Now nearly a decade has gone by, and Swift is still single, still dating (currently an NFL player), still seeking. Jane Austen warned women that being ‘eight and twenty and no prospects’ was not all that pleasant place to be, what are we to say of Ms. Swift, now approaching the middle of her thirties? As Isabella Clarke reflects, her recent album is more jaded, with more than a hint of resentment at the men who have let her down. What did she expect, dating millionaire music and film stars who have no intention of ever binding themselves to what seems to them and their jet-setting lifestyle the humdrum homogeneity of home life? (Which Chesterton described as one of the greatest adventures upon which one can embark).

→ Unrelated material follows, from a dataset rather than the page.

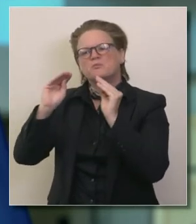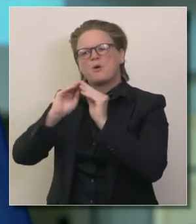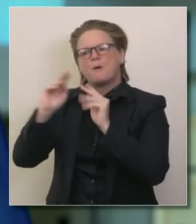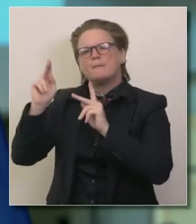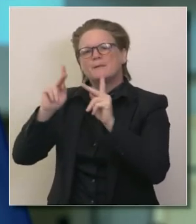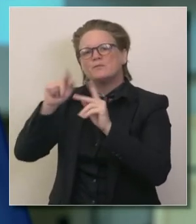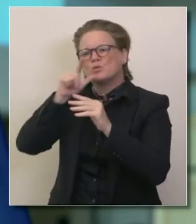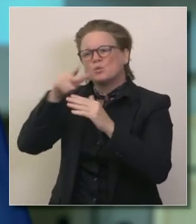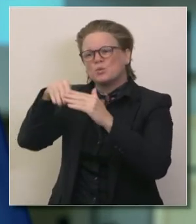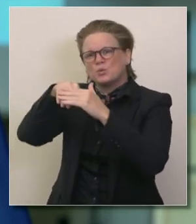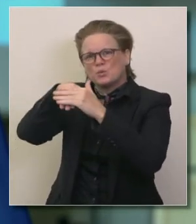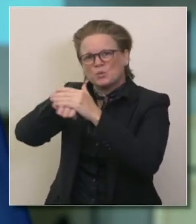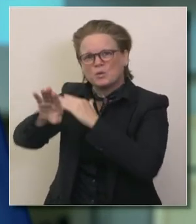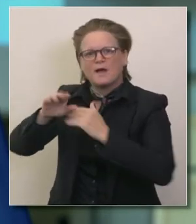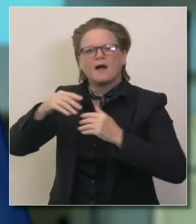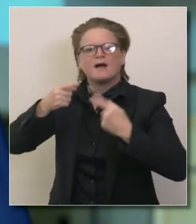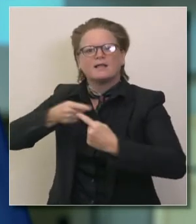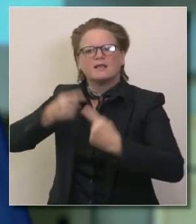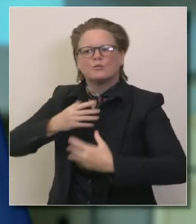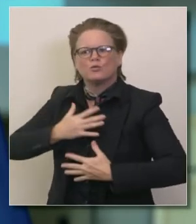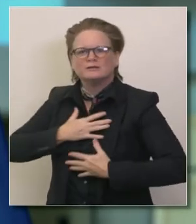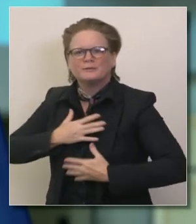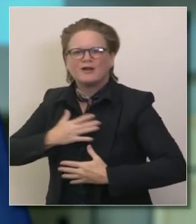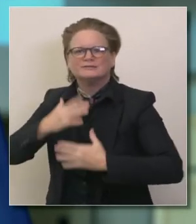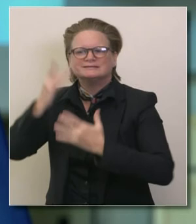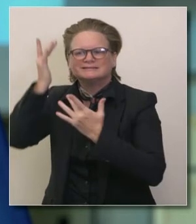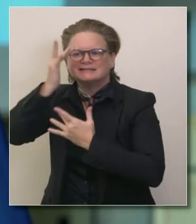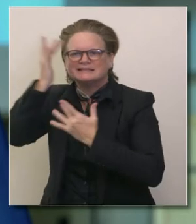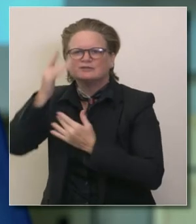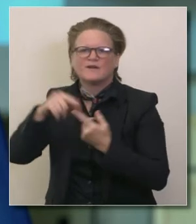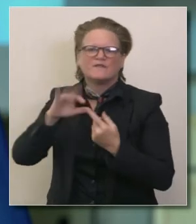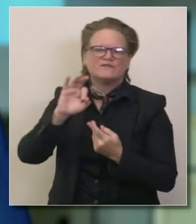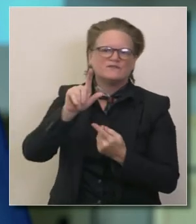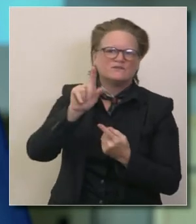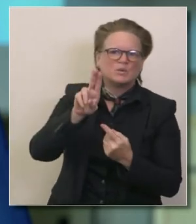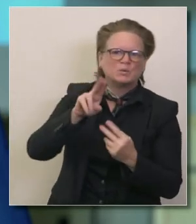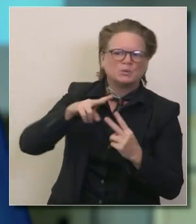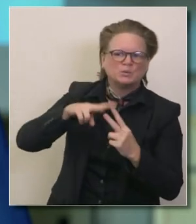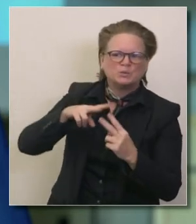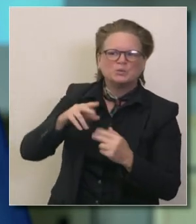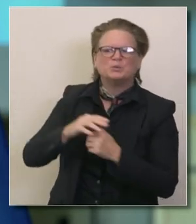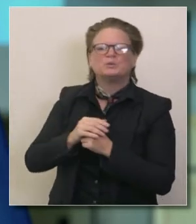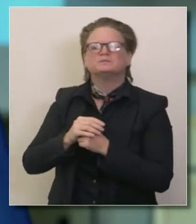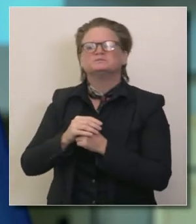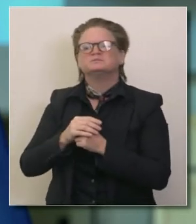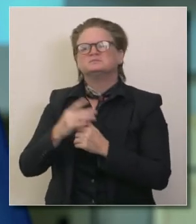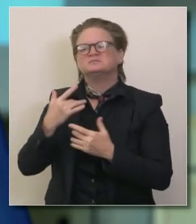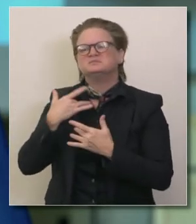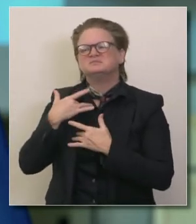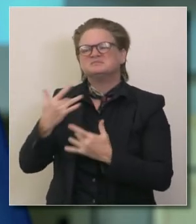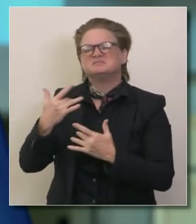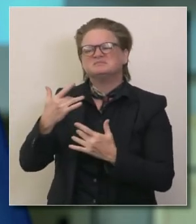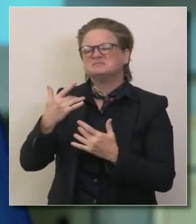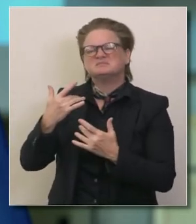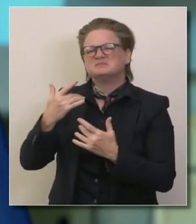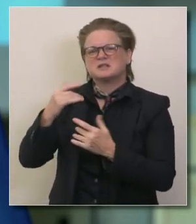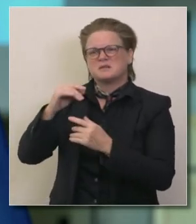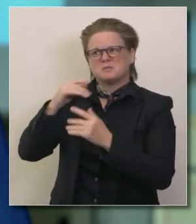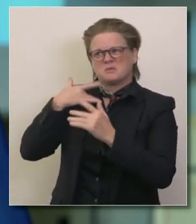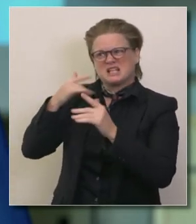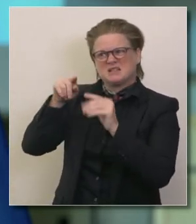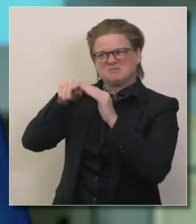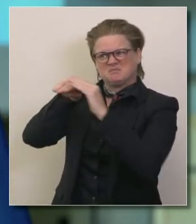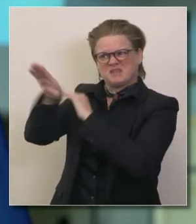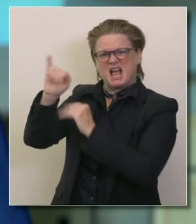necesidad de las cámaras no solo con la influenza sino otras enfermedades respiratorias con la gripa o influenza no siempre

I do wonder how much of this is marketing on Swift’s part, and playing to the volatiles emotions of her legions of young-ish fans living vicariously through her own personal drama, many of them growing older with her. Taylor Swift has in the main not been a helpful influence in the formation of young women, and her lifestyle and message growing more deleterious with each passing song. 2008’s ‘Love Story’ has devolved into a 2024 ‘Love Tragedy’.
I just returned from a beautiful wedding of a young couple, both former students, who chose to commit themselves to each other, and to God, in a bond that will last unto death. May more choose the path that is now ever-less chosen. And for those who are left bereft, through no choice of their own, God always provides, with joy and grace in a sacrificial self-giving single life. For our end is not in this world, but the next, to which even marriage is ordered.
Would that Taylor Swift hears, and sings, that message.